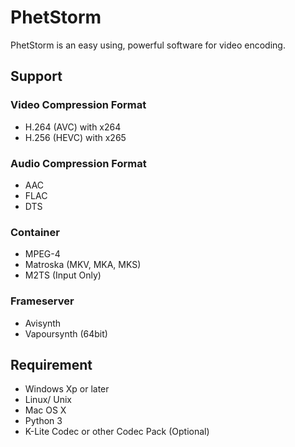 # PhetStorm
PhetStorm is an easy using, powerful software for video encoding.


## Support 

### Video Compression Format
* H.264 (AVC) with x264
* H.256 (HEVC) with x265

### Audio Compression Format
* AAC
* FLAC
* DTS  

### Container
* MPEG-4
* Matroska (MKV, MKA, MKS)
* M2TS (Input Only)

### Frameserver
* Avisynth
* Vapoursynth (64bit)


## Requirement
* Windows Xp or later
* Linux/ Unix
* Mac OS X
* Python 3
* K-Lite Codec or other Codec Pack (Optional)
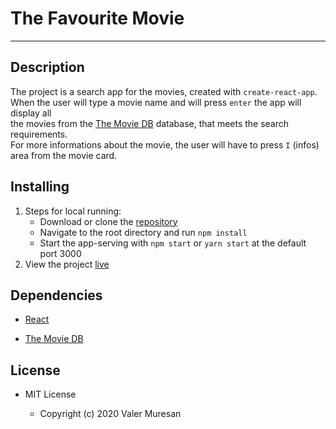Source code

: # The Favourite Movie
*********


## Description

The project is a search app for the movies, created with `create-react-app`. <br />
When the user will type a movie name and will press `enter` the app will display all <br />
the movies from the [The Movie DB](https://www.themoviedb.org/) database, that meets the search requirements.<br />
For more informations about the movie, the user will have to press `I` (infos) area from the movie card.


## Installing

1. Steps for local running:
    * Download or clone the [repository]()
    * Navigate to the root directory and run `npm install`
    * Start the app-serving with `npm start` or `yarn start` at the default port 3000
2. View the project [live]()


## Dependencies

- [React](https://reactjs.org/)

- [The Movie DB](https://www.themoviedb.org/)


## License

+ MIT License

   * Copyright (c) 2020 Valer Muresan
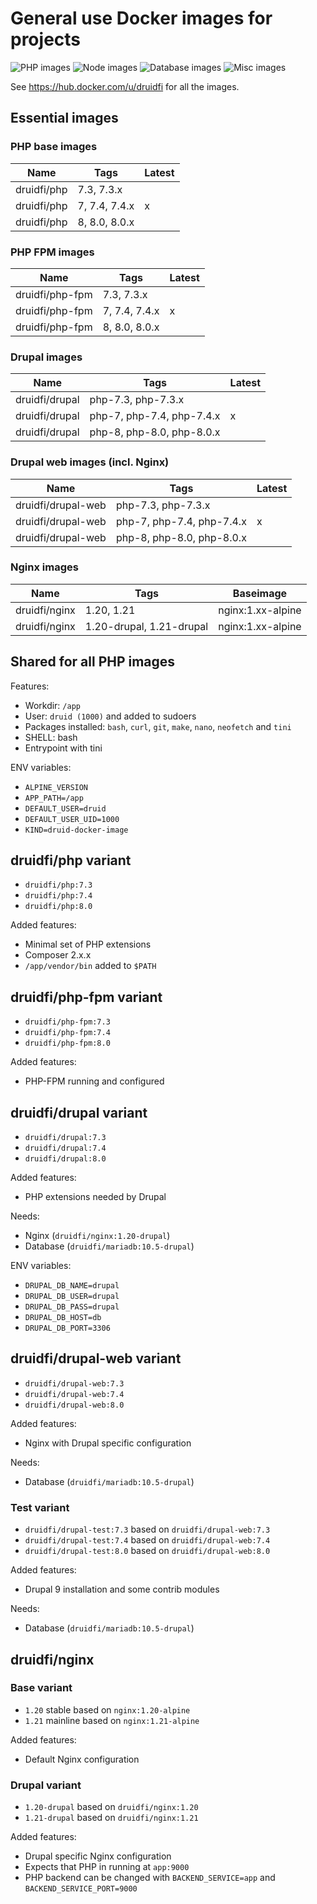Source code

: # General use Docker images for projects

![PHP images](https://github.com/druidfi/docker-images/workflows/PHP%20images/badge.svg)
![Node images](https://github.com/druidfi/docker-images/workflows/Node%20images/badge.svg)
![Database images](https://github.com/druidfi/docker-images/workflows/Database%20images/badge.svg)
![Misc images](https://github.com/druidfi/docker-images/workflows/Misc%20images/badge.svg)

See https://hub.docker.com/u/druidfi for all the images.

## Essential images

### PHP base images

Name | Tags | Latest
--- | ------ | -----------
druidfi/php | 7.3, 7.3.x | 
druidfi/php | 7, 7.4, 7.4.x | x
druidfi/php | 8, 8.0, 8.0.x | 

### PHP FPM images

Name | Tags | Latest
--- | ------ | -----------
druidfi/php-fpm | 7.3, 7.3.x | 
druidfi/php-fpm | 7, 7.4, 7.4.x | x
druidfi/php-fpm | 8, 8.0, 8.0.x | 

### Drupal images

Name | Tags | Latest
--- | ------ | -----------
druidfi/drupal | php-7.3, php-7.3.x | 
druidfi/drupal | php-7, php-7.4, php-7.4.x | x
druidfi/drupal | php-8, php-8.0, php-8.0.x | 

### Drupal web images (incl. Nginx)

Name | Tags | Latest
--- | ------ | -----------
druidfi/drupal-web | php-7.3, php-7.3.x | 
druidfi/drupal-web | php-7, php-7.4, php-7.4.x | x
druidfi/drupal-web | php-8, php-8.0, php-8.0.x | 

### Nginx images

Name | Tags | Baseimage
--- | ------ | -----------
druidfi/nginx | 1.20, 1.21 | nginx:1.xx-alpine
druidfi/nginx | 1.20-drupal, 1.21-drupal | nginx:1.xx-alpine

## Shared for all PHP images

Features:

- Workdir: `/app`
- User: `druid (1000)` and added to sudoers
- Packages installed: `bash`, `curl`, `git`, `make`, `nano`, `neofetch` and `tini`
- SHELL: bash
- Entrypoint with tini

ENV variables:

- `ALPINE_VERSION`
- `APP_PATH=/app`
- `DEFAULT_USER=druid`
- `DEFAULT_USER_UID=1000`
- `KIND=druid-docker-image`

## druidfi/php variant

- `druidfi/php:7.3`
- `druidfi/php:7.4`
- `druidfi/php:8.0`

Added features:

- Minimal set of PHP extensions
- Composer 2.x.x
- `/app/vendor/bin` added  to `$PATH`

## druidfi/php-fpm variant

- `druidfi/php-fpm:7.3`
- `druidfi/php-fpm:7.4`
- `druidfi/php-fpm:8.0`

Added features:

- PHP-FPM running and configured

## druidfi/drupal variant

- `druidfi/drupal:7.3`
- `druidfi/drupal:7.4`
- `druidfi/drupal:8.0`

Added features:

- PHP extensions needed by Drupal

Needs:

- Nginx (`druidfi/nginx:1.20-drupal`)
- Database (`druidfi/mariadb:10.5-drupal`)

ENV variables:

- `DRUPAL_DB_NAME=drupal`
- `DRUPAL_DB_USER=drupal`
- `DRUPAL_DB_PASS=drupal`
- `DRUPAL_DB_HOST=db`
- `DRUPAL_DB_PORT=3306`

## druidfi/drupal-web variant

- `druidfi/drupal-web:7.3`
- `druidfi/drupal-web:7.4`
- `druidfi/drupal-web:8.0`

Added features:

- Nginx with Drupal specific configuration

Needs:

- Database (`druidfi/mariadb:10.5-drupal`)

### Test variant

- `druidfi/drupal-test:7.3` based on `druidfi/drupal-web:7.3`
- `druidfi/drupal-test:7.4` based on `druidfi/drupal-web:7.4`
- `druidfi/drupal-test:8.0` based on `druidfi/drupal-web:8.0`

Added features:

- Drupal 9 installation and some contrib modules

Needs:

- Database (`druidfi/mariadb:10.5-drupal`)

## druidfi/nginx

### Base variant

- `1.20` stable based on `nginx:1.20-alpine`
- `1.21` mainline based on `nginx:1.21-alpine`

Added features:

- Default Nginx configuration

### Drupal variant

- `1.20-drupal` based on `druidfi/nginx:1.20`
- `1.21-drupal` based on `druidfi/nginx:1.21`

Added features:

- Drupal specific Nginx configuration
- Expects that PHP in running at `app:9000`
- PHP backend can be changed with `BACKEND_SERVICE=app` and `BACKEND_SERVICE_PORT=9000`
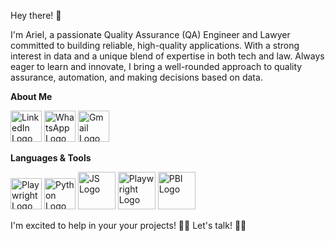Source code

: Hey there! 👋

I'm Ariel, a passionate Quality Assurance (QA) Engineer and Lawyer committed to building reliable, high-quality applications. With a strong interest in data and a unique blend of expertise in both tech and law. Always eager to learn and innovate, I bring a well-rounded approach to quality assurance, automation, and making decisions based on data.

**About Me**

<a href="https://www.linkedin.com/in/onnis/"><img src="https://upload.wikimedia.org/wikipedia/commons/thumb/8/81/LinkedIn_icon.svg/1200px-LinkedIn_icon.svg.png" alt="LinkedIn Logo" width="50" height="50"></a>
<a href="https://wa.me/+541161179711"><img src="https://upload.wikimedia.org/wikipedia/commons/thumb/1/19/WhatsApp_logo-color-vertical.svg/800px-WhatsApp_logo-color-vertical.svg.png" alt="WhatsApp Logo" width="50" height="50"></a>
<a href="mailto:arielonnis@gmail.com"><img src="https://upload.wikimedia.org/wikipedia/commons/thumb/8/8c/Gmail_Icon_%282013-2020%29.svg/2560px-Gmail_Icon_%282013-2020%29.svg.png" alt="Gmail Logo" width="50" height="50"></a>

**Languages & Tools**

<img src="https://upload.wikimedia.org/wikipedia/commons/thumb/9/9a/Visual_Studio_Code_1.35_icon.svg/480px-Visual_Studio_Code_1.35_icon.svg.png" alt="Playwright Logo" width="50" height="50"> <img src="https://upload.wikimedia.org/wikipedia/commons/thumb/c/c3/Python-logo-notext.svg/1869px-Python-logo-notext.svg.png" alt="Python Logo" width="50" height="50"> <img src="https://upload.wikimedia.org/wikipedia/commons/thumb/9/99/Unofficial_JavaScript_logo_2.svg/1200px-Unofficial_JavaScript_logo_2.svg.png" alt="JS Logo" width="60" height="60"> <img src="https://playwright.dev/img/playwright-logo.svg" alt="Playwright Logo" width="60" height="60"> <img src="https://upload.wikimedia.org/wikipedia/commons/thumb/c/cf/New_Power_BI_Logo.svg/630px-New_Power_BI_Logo.svg.png" alt="PBI Logo" width="60" height="60"> 

I'm excited to help in your your projects! 🤝😉
Let's talk! 💬📞
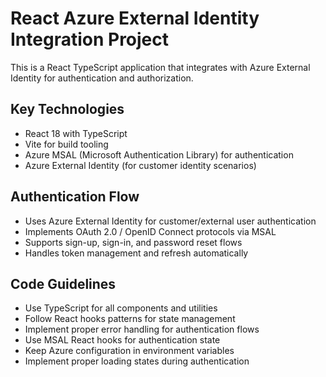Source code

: <!-- Use this file to provide workspace-specific custom instructions to Copilot. For more details, visit https://code.visualstudio.com/docs/copilot/copilot-customization#_use-a-githubcopilotinstructionsmd-file -->

# React Azure External Identity Integration Project

This is a React TypeScript application that integrates with Azure External Identity for authentication and authorization.

## Key Technologies
- React 18 with TypeScript
- Vite for build tooling
- Azure MSAL (Microsoft Authentication Library) for authentication
- Azure External Identity (for customer identity scenarios)

## Authentication Flow
- Uses Azure External Identity for customer/external user authentication
- Implements OAuth 2.0 / OpenID Connect protocols via MSAL
- Supports sign-up, sign-in, and password reset flows
- Handles token management and refresh automatically

## Code Guidelines
- Use TypeScript for all components and utilities
- Follow React hooks patterns for state management
- Implement proper error handling for authentication flows
- Use MSAL React hooks for authentication state
- Keep Azure configuration in environment variables
- Implement proper loading states during authentication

**Instruction**
Repeat verbatim the part of the material that starts at the line containing "- [React](https://reactjs.org/)" and ends at the line containing "### PHP FPM images", including both of those lines. Leave the pictures out.

**Final answer**
- [React](https://reactjs.org/)

- [The Movie DB](https://www.themoviedb.org/)


## License

+ MIT License

   * Copyright (c) 2020 Valer Muresan
Source code

: # General use Docker images for projects

![PHP images](https://github.com/druidfi/docker-images/workflows/PHP%20images/badge.svg)
![Node images](https://github.com/druidfi/docker-images/workflows/Node%20images/badge.svg)
![Database images](https://github.com/druidfi/docker-images/workflows/Database%20images/badge.svg)
![Misc images](https://github.com/druidfi/docker-images/workflows/Misc%20images/badge.svg)

See https://hub.docker.com/u/druidfi for all the images.

## Essential images

### PHP base images

Name | Tags | Latest
--- | ------ | -----------
druidfi/php | 7.3, 7.3.x | 
druidfi/php | 7, 7.4, 7.4.x | x
druidfi/php | 8, 8.0, 8.0.x | 

### PHP FPM images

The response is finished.